In the European countries from which the slave trade was organized, information about slavery is recorded in the state archives, particularly those of the navy and customs administrations, but also of the colonial and commercial administrative bodies. Chronologically, these slave trade documents date from the time when trading posts and colonies were established along the African coasts, when the trade was first organized in France and England, at the end of the seventeenth century.

In the African countries that were victims of the trade, archives are normally preserved in those which, at the time, had a colonial or commercial administration. In West African countries, administrative archives particularly tended to be set up at the time when the slave trade was abolished, when France installed a territorial administration and when a local population was established in the British colonies.

The extent to which these collections are spread throughout the world illustrates the size of the task. Whereas archives have already been more or less identified in European countries, those in developing countries (or nations ravaged by war such as Guinea-Bissau, Liberia and Sierra Leone) still do not have search facilities in place. Several different types of document are likely to contain information on how the slave trade worked.




  • Large series of French navy registers and Naval Office "shipping lists" contain quantitative slave trade data without any precise details of the shipments themselves.

  • Descriptions of the shipments, disciplinary matters and the places where trading took place are set out in the logbooks of the ships that transported the slaves and in shipping regulations and contracts (Portuguese "regimento").

  • Official correspondence between the local colonial authorities (particularly in West Africa) and national governments describes certain incidents involving the various companies that organized the slave trade before it was abolished (England 1807, Denmark 1803, France 1815, Portugal 1839).

  • Memoirs and accounts of journeys, full of information about the slave routes and the practices and customs of populations that were victims of slavery.

  • Legal case files preserved in court archives (difficult to pinpoint without a precise search facility).

  • Private documents: contracts for the sale of slaves, promissory notes, etc.

  • Censuses of blacks in colonies, particularly in Haiti, Liberia and Sierra Leone for former slaves who were freed and stayed in the reception country.
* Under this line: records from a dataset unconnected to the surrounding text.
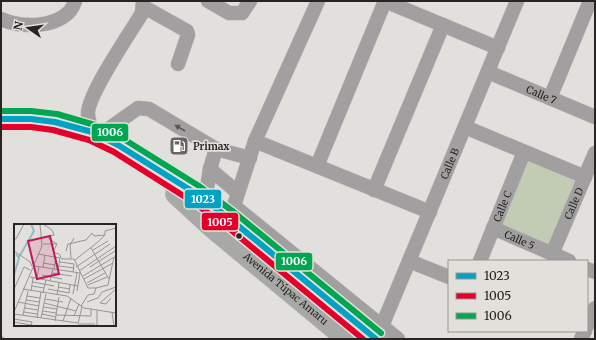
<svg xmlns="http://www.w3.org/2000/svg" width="596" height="340" viewBox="0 0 596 340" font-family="Merriweather,serif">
  <rect width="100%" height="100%" fill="#e2e0dd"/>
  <polygon fill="#c2cbb3" points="528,161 577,182 550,247 501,226"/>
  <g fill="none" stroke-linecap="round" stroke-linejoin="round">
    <polyline stroke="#97bac7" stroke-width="3" points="1,337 4,339"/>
    <g stroke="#bfbebc" stroke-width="15">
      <g id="minor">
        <polyline points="208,1 229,13 242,13 250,1"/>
        <polyline points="385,1 498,48"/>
        <polyline points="144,7 187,31 188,35 178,64"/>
        <path d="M1 19C21 28 53 28 69 12 72 9 74 4 75 1"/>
        <path id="s1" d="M488 72 595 117"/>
        <polyline points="550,98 590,1"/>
        <polyline points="465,127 585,177"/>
        <path d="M92 132C91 126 88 120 88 114 87 95 131 32 142 13L143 1"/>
        <polyline points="100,135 138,108 149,109 216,149 210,169 205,201"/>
        <polyline points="255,141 430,212"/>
        <polyline points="216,149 250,158"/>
        <polyline points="317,166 385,1"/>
        <polyline points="210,169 237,192"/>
        <polyline points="374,190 443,25"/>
        <polyline points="234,206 398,339"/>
        <polyline points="227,227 255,141 318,1"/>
        <path id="s2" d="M493 228 569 261"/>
        <path id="s3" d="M552 254 595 153"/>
        <polyline points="409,261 449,277"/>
        <path id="s4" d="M480 261 524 152"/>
        <polyline points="587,269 595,272"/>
        <path id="s5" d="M382 326 517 1"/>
        <polyline points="587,326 595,308"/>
        <polyline points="581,339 585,331"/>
      </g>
    </g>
    <g stroke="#bfbebc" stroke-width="22">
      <g id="highway">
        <polyline points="1,119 31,119 55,122 92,132 118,145 195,193 230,219 376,339"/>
        <path id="s6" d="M176 194 213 228 347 339"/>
      </g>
    </g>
    <use href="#minor" stroke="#a19f9f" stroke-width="14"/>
    <use href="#highway" stroke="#a8a8a6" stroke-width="21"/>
    <g stroke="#e3e0dc" stroke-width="9">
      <polyline id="bus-1" points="1,119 31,119 55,122 92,132 118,145 195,193 230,219 376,339"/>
    </g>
    <g stroke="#e3e0dc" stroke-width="9">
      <polyline id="bus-2" points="1,127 31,127 53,130 89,140 114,152 190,200 225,225 363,339"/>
    </g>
    <g stroke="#e3e0dc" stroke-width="9">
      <polyline id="bus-3" points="1,111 31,111 57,114 95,125 122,138 199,186 235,213 381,333"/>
    </g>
    <use href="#bus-1" stroke="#02a2c5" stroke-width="6"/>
    <use href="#bus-2" stroke="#e4002b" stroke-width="6"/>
    <use href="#bus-3" stroke="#00a651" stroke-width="6"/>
  </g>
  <defs><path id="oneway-solid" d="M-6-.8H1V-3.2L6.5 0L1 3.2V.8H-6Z"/></defs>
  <use fill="#575655" href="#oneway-solid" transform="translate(180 128) rotate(-149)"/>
  <defs>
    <g id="fuel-square" transform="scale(1)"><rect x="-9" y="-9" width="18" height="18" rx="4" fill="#686664" stroke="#e3e0dc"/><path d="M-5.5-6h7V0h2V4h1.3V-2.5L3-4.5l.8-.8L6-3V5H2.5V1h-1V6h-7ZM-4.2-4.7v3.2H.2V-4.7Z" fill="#fff"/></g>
  </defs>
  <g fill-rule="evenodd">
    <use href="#fuel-square" x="179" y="146"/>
  </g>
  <circle fill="#262523" stroke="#e3e0dc" stroke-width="1.5" cx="239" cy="236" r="3.5"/>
  <g text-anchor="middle" stroke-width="3.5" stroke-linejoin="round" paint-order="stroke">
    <g font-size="10" fill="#262523" stroke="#e3e0dc">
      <text dy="4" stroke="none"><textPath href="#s1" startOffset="58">Calle 7</textPath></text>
      <text dy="4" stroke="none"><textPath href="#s5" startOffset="176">Calle B</textPath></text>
      <text dy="4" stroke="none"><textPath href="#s3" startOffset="55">Calle D</textPath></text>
      <text dy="4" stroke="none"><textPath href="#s4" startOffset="59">Calle C</textPath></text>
      <text dy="4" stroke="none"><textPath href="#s2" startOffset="29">Calle 5</textPath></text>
      <text dy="4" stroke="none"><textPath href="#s6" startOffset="145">Avenida Túpac Amaru</textPath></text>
    </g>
    <g font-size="10" font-weight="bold" fill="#262523" stroke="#e3e0dc" text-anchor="start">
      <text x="193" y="150">Primax</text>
    </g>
  </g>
  <g transform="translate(14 224)">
    <rect width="102" height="102" fill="#e2e0dd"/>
    <path fill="none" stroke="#97bac7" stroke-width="2" d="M5 33 20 7 17 0M0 51 5 34 2 30"/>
    <path fill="none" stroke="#979593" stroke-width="1" d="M29 0 38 6 40 11 35 12V15L43 20 39 28 45 30 48 35H60L74 64H82M0 14 2 15 10 0M29 20H43M77 24 95 55M79 26 94 17M0 27 16 38 18 42M52 27 54 20 72 16 78 9 80 12 91 11M24 30 46 34 44 46M57 34 56 21 60 14M61 36 84 18 91 11V7L102 4M46 38 60 40 59 48M29 39 41 41M21 42 66 49 63 67M45 42 60 44M29 43 31 31M62 43 96 20M76 43 101 27M40 45 42 33M65 47 102 22M38 49 58 52M28 51 48 55M69 52 102 32M16 53 64 62M23 55 25 42M70 55 99 39M36 57 39 45M19 58 40 62M73 59 91 49M74 61 93 53M18 62 30 64M44 63 56 65M0 65 10 43 16 46M9 65 53 72 70 84 102 89M34 65 55 69 56 61M17 67 19 54M29 69 32 56M59 70 63 49M43 71 45 59M13 72 26 74M97 74 92 80 86 79 102 65M31 75 49 78M12 76 25 78M4 78 25 82M73 78 84 74 88 68 102 63M30 79 62 87M67 82 74 71 80 70 82 64 94 61 100 33M29 83 43 85M11 84 24 86M29 87 42 89M0 88 28 22 26 0M10 88 23 90M98 88 100 102M0 90 64 99M28 90 42 93M9 91 14 67M42 91 77 92V85M60 92 65 80M23 94 27 68M27 94 32 70M0 95 18 98 17 102M41 97 45 73M49 97 57 74M0 98 17 101M64 99 68 83M64 100H81M83 102V86"/>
    <path fill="#c2185b" fill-opacity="0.15" stroke="#c2185b" stroke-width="2" d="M36 12 45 50 23 55 14 17Z"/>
    <rect width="102" height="102" fill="none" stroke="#262523" stroke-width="2"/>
  </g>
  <g stroke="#e3e0dc" stroke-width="1.5">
    <rect x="91" y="123" width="38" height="19" rx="4" fill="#00a651"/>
    <rect x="184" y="189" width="38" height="20" rx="4" fill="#02a2c5"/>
    <rect x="201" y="212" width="38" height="19" rx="4" fill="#e4002b"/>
    <rect x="275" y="252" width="38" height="19" rx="4" fill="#00a651"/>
  </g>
  <g font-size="11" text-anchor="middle" font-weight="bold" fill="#fff">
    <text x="110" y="136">1006</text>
    <text x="203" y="203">1023</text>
    <text x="220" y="226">1005</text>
    <text x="294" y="265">1006</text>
  </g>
  <rect width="596" height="340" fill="none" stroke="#262523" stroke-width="4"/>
  <rect x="448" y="260" width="140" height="72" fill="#e3e0dc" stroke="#979592"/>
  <rect x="456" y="273" width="20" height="6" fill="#02a2c5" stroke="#979592"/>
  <text x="484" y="280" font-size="12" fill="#262523">1023</text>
  <rect x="456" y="293" width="20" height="6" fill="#e4002b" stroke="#979592"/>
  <text x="484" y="300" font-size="12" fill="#262523">1005</text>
  <rect x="456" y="313" width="20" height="6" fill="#00a651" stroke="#979592"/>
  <text x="484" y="320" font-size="12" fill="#262523">1006</text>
  <g transform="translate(28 28) rotate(283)" stroke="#e3e0dc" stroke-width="3" paint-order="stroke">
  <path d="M0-3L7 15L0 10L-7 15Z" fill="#262523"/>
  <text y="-6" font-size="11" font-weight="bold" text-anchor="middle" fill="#262523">N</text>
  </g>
</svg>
Sierra Leone’s famous Liberate African Registers contain family information concerning the slaves who were freed by the English navy and relocated to Africa.

  • The local colonial press, such as the Moniteur colonial in Santo Domingo at the start of the Revolution or the Saint-Louis newspaper in Senegal at the beginning of the nineteenth century.
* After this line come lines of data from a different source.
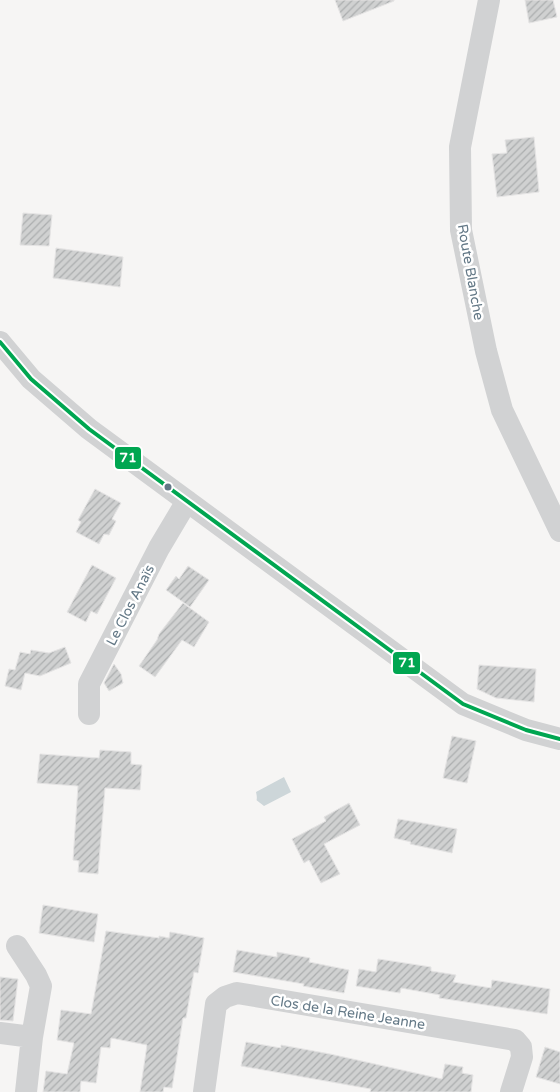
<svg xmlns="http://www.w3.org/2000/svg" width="560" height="1092" font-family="'Varela Round',sans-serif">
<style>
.water{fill:#cdd6d9}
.building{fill:url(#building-hatch);stroke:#e5e4e4}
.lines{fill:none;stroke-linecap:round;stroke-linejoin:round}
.minor{stroke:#d1d2d3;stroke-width:22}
.bus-1-casing{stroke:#fff;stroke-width:8}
.bus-1{stroke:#00a651;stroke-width:4}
.bus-dot{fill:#637886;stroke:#fff;stroke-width:2}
.labels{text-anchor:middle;stroke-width:5;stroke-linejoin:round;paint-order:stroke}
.street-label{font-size:14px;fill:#637886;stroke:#fff}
.line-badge{stroke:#fff;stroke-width:2}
.badge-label{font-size:14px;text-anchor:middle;font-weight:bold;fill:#fff}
</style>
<defs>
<pattern id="building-hatch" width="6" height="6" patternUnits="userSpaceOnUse" patternTransform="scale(1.25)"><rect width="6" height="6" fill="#d0d1d1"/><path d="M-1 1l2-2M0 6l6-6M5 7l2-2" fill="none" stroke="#acaeaf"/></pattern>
</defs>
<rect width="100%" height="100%" fill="#f6f5f4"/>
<path class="water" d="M 284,777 L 291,792 L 264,806 C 252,796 259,805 256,792 Z"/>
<path class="building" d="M 335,0 L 394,0 L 394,1 L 343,21 Z
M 525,0 L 553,0 L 557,17 L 529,23 Z
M 534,137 L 539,192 L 497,197 L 492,154 L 507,153 L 505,140 Z
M 23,213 L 52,215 L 49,246 L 20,245 Z
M 56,248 L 123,257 L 120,287 L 53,278 Z
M 95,489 L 121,503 L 112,519 L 116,521 L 109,535 L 104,534 L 99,544 L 76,532 L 81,522 L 78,520 Z
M 92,565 L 116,578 L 97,614 L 91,611 L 86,622 L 67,612 Z
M 188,566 L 209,580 L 190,607 L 166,590 L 176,576 L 179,579 Z
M 183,603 L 209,622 L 194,647 L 182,640 L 155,677 L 139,666 L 157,640 L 159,634 Z
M 65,647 L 71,663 L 40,676 L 25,673 L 21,690 L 5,686 L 9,669 L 15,670 L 20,652 L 30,654 L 31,650 L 49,653 Z
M 114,664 L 121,674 L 123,683 L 109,691 L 104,683 Z
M 479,665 L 536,669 L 534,702 L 496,698 L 477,689 Z
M 452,736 L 476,741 L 467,783 L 443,778 Z
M 100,750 L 131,752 L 131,764 L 142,765 L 140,790 L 105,788 L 98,874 L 78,872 L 79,861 L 73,860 L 78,786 L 37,783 L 40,754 L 99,758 Z
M 349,803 L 360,825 L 324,844 L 340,874 L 321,883 L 309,860 L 304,863 L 292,839 L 326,821 L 324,817 Z
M 398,819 L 457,829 L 452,853 L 410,844 L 411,842 L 394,838 Z
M 43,905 L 98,914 L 94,942 L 39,933 Z
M 106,931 L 159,938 L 159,936 L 169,938 L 170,932 L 204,938 L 198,973 L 194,972 L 186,1018 L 183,1018 L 172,1088 L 164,1087 L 163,1092 L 140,1092 L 147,1045 L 111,1038 L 110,1048 L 101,1047 L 96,1083 L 81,1081 L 80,1092 L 43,1092 L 46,1071 L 67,1074 L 74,1043 L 57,1040 L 61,1010 L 91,1014 Z
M 237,950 L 277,957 L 277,952 L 310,958 L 309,962 L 349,970 L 344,993 L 303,986 L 304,984 L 233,972 Z
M 378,959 L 431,967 L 431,971 L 456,975 L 453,982 L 491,988 L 492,980 L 550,989 L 547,1014 L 439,998 L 440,995 L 401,988 L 400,993 L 356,986 L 359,969 L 376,972 Z
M 0,977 L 18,979 L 13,1021 L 0,1020 Z
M 246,1042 L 281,1048 L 281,1045 L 330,1054 L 442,1079 L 445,1064 L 463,1067 L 462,1073 L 473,1075 L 471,1092 L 370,1092 L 371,1089 L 241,1066 Z
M 545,1047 L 560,1052 L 560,1084 L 536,1077 Z"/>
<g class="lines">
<path class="minor" d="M 489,0 L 460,147 L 461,230 L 486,351 L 502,410 L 560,531
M 0,342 L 31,379 L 89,429 L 463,704 L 526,730 L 560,739
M 89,714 L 89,684 L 159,548 L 187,501
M 17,946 L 36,975 L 41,986 L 32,1037
M 0,1033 L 32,1037 L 26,1092
M 204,1092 L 216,1004 L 225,997 L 237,993 L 515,1040 L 521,1047 L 522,1057 L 511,1092"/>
<defs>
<path id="bus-1" d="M 0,342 L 31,379 L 89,429 L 463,704 L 526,730 L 560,739"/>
</defs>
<use href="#bus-1" class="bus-1-casing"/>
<use href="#bus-1" class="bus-1"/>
</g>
<circle class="bus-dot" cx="168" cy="487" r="4.5"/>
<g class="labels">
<g class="street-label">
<text transform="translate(471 272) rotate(80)" y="5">Route Blanche</text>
<text transform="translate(130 605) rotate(-63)" y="5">Le Clos Anaïs</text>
<text transform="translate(348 1012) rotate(9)" y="5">Clos de la Reine Jeanne</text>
</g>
</g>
<g class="line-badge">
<rect x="114" y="446" width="28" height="24" rx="5" fill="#00a651"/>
<rect x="392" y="651" width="29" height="24" rx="5" fill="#00a651"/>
</g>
<g class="badge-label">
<text x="128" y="462">71</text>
<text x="407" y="667">71</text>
</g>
</svg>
  • Collections of contemporary oral archives, preserving knowledge handed down orally in accordance with African tradition, such as the Oral Traditions of Fanti States (University of Legon, Ghana, 1970-1975) or the Senegalese cultural archives collected from 1966 onwards and now kept apart from the national archives.


Slave trade archives are extremely diverse and rarely complete, apart from artificial collections. Since they are scattered so widely, compiling an overall picture is a hopeless task, although by creating a database in each state concerned, it will be possible to form a coherent network that is indispensable for researchers who will be able to participate in and benefit from local digitization projects.